| DATASET ENTRIES |
Start of Block
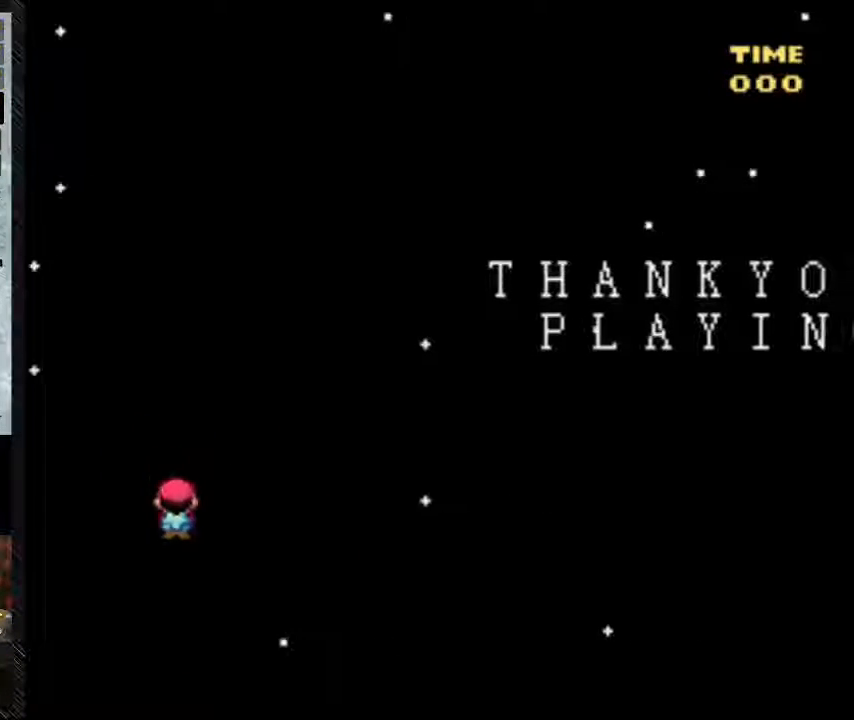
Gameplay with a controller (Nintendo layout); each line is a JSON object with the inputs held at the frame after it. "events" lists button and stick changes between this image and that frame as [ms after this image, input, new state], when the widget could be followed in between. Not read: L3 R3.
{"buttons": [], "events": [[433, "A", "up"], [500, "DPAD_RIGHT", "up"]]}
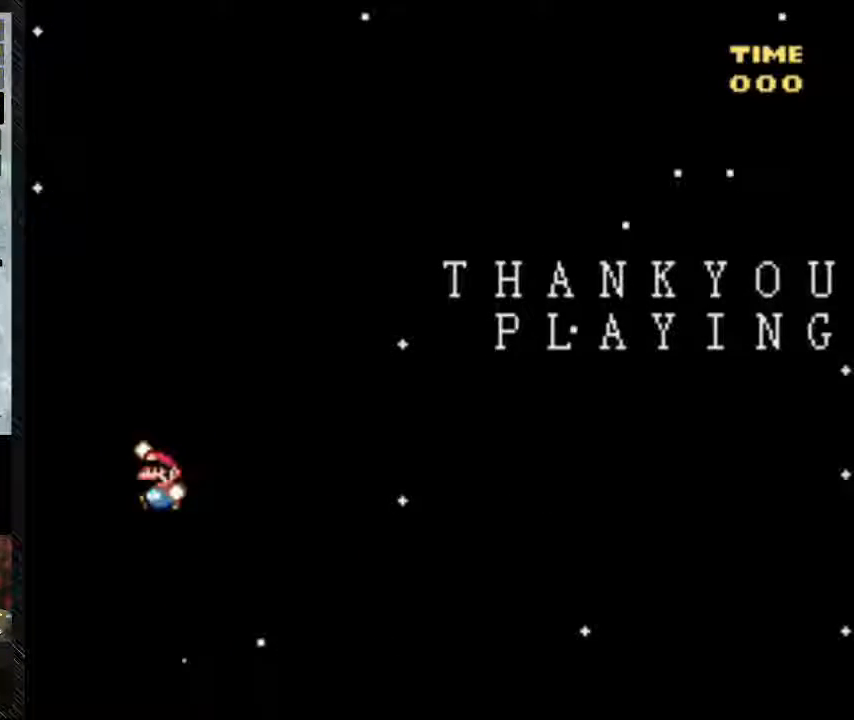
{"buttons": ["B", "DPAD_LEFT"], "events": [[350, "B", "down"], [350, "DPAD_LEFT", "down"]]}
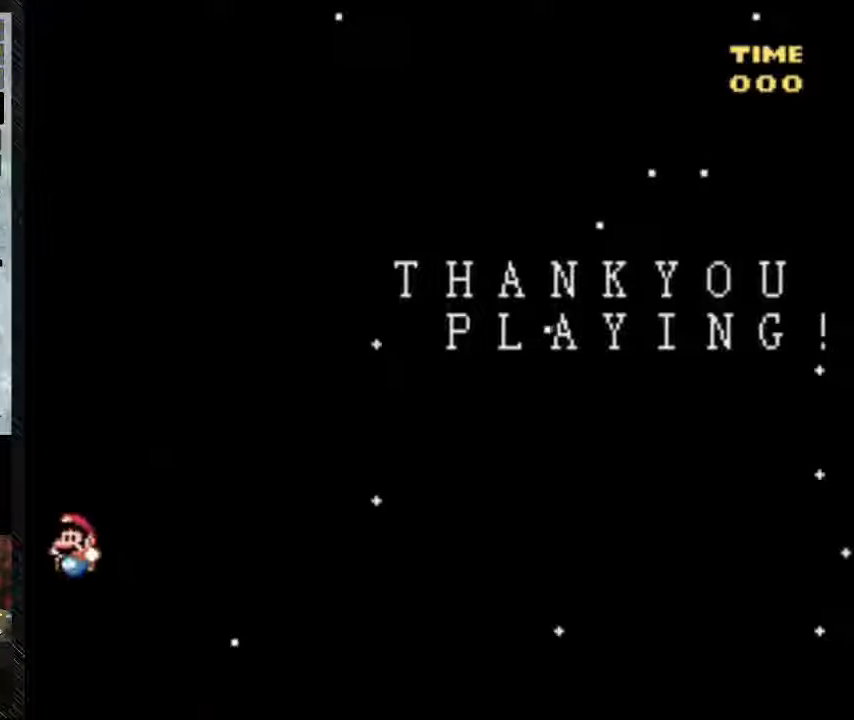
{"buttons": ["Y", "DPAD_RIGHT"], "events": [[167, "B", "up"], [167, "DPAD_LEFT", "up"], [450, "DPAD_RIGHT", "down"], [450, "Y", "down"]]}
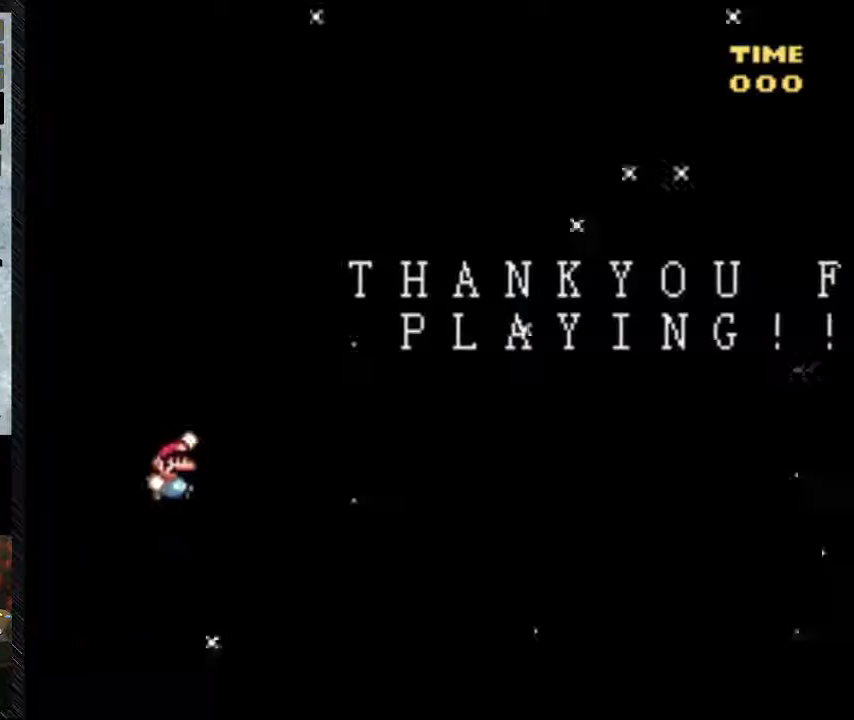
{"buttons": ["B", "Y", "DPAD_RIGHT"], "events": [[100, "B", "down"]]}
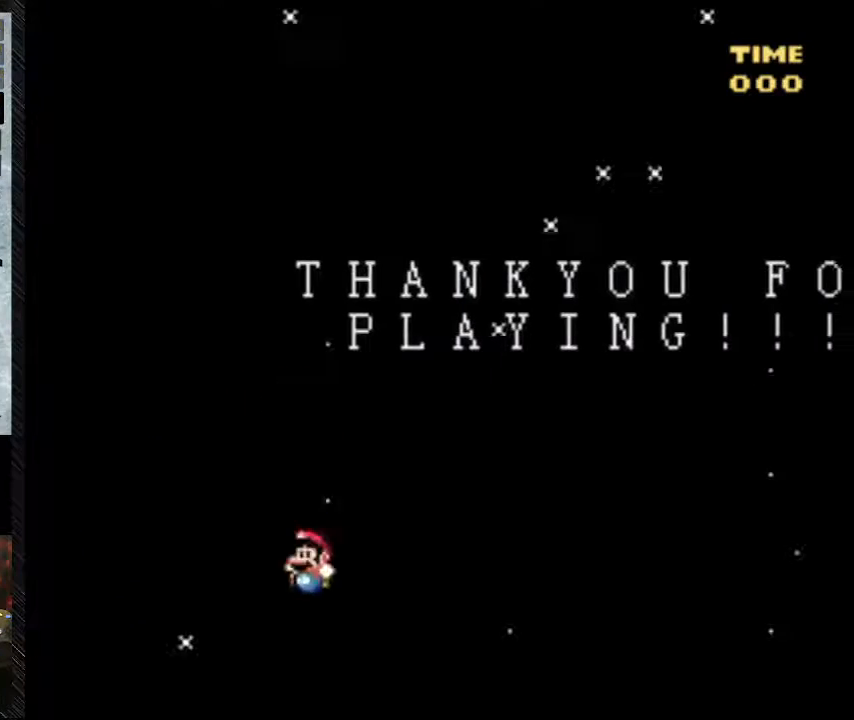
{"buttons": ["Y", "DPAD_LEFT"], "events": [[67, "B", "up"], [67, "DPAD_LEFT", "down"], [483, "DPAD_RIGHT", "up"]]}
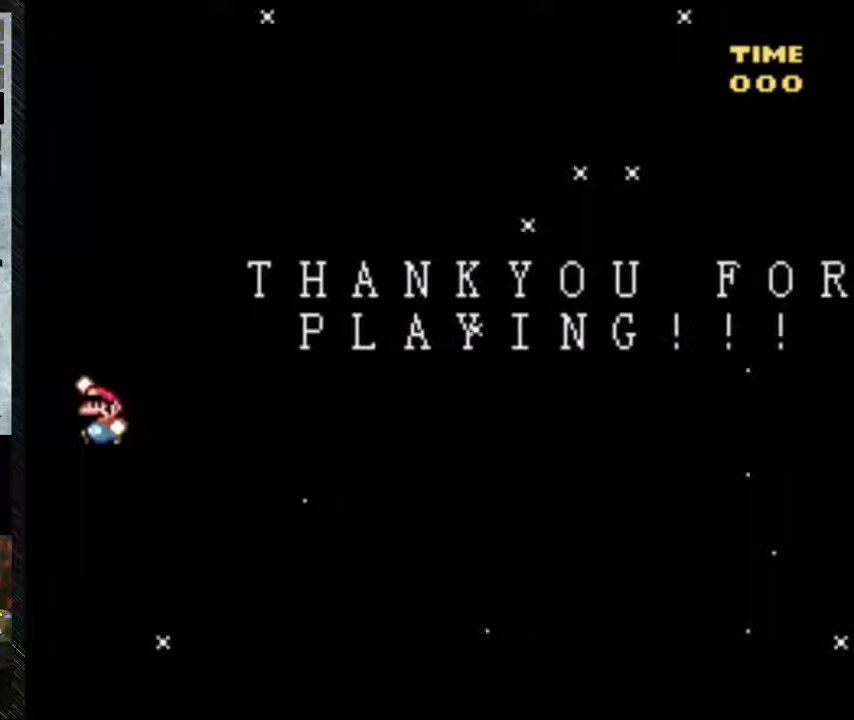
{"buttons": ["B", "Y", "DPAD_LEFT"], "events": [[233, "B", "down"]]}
End of Block
| TASK BRIEF |
Repeat each line of the records exactly, dropping the pictures.

| RESULT FOR THIS EXERCISE |
Gameplay with a controller (Nintendo layout); each line is a JSON object with the inputs held at the frame after it. "events" lists button and stick changes between this image and that frame as [ms after this image, input, new state], when the widget could be followed in between. Not read: L3 R3.
{"buttons": [], "events": [[433, "A", "up"], [500, "DPAD_RIGHT", "up"]]}
{"buttons": ["B", "DPAD_LEFT"], "events": [[350, "B", "down"], [350, "DPAD_LEFT", "down"]]}
{"buttons": ["Y", "DPAD_RIGHT"], "events": [[167, "B", "up"], [167, "DPAD_LEFT", "up"], [450, "DPAD_RIGHT", "down"], [450, "Y", "down"]]}
{"buttons": ["B", "Y", "DPAD_RIGHT"], "events": [[100, "B", "down"]]}
{"buttons": ["Y", "DPAD_LEFT"], "events": [[67, "B", "up"], [67, "DPAD_LEFT", "down"], [483, "DPAD_RIGHT", "up"]]}
{"buttons": ["B", "Y", "DPAD_LEFT"], "events": [[233, "B", "down"]]}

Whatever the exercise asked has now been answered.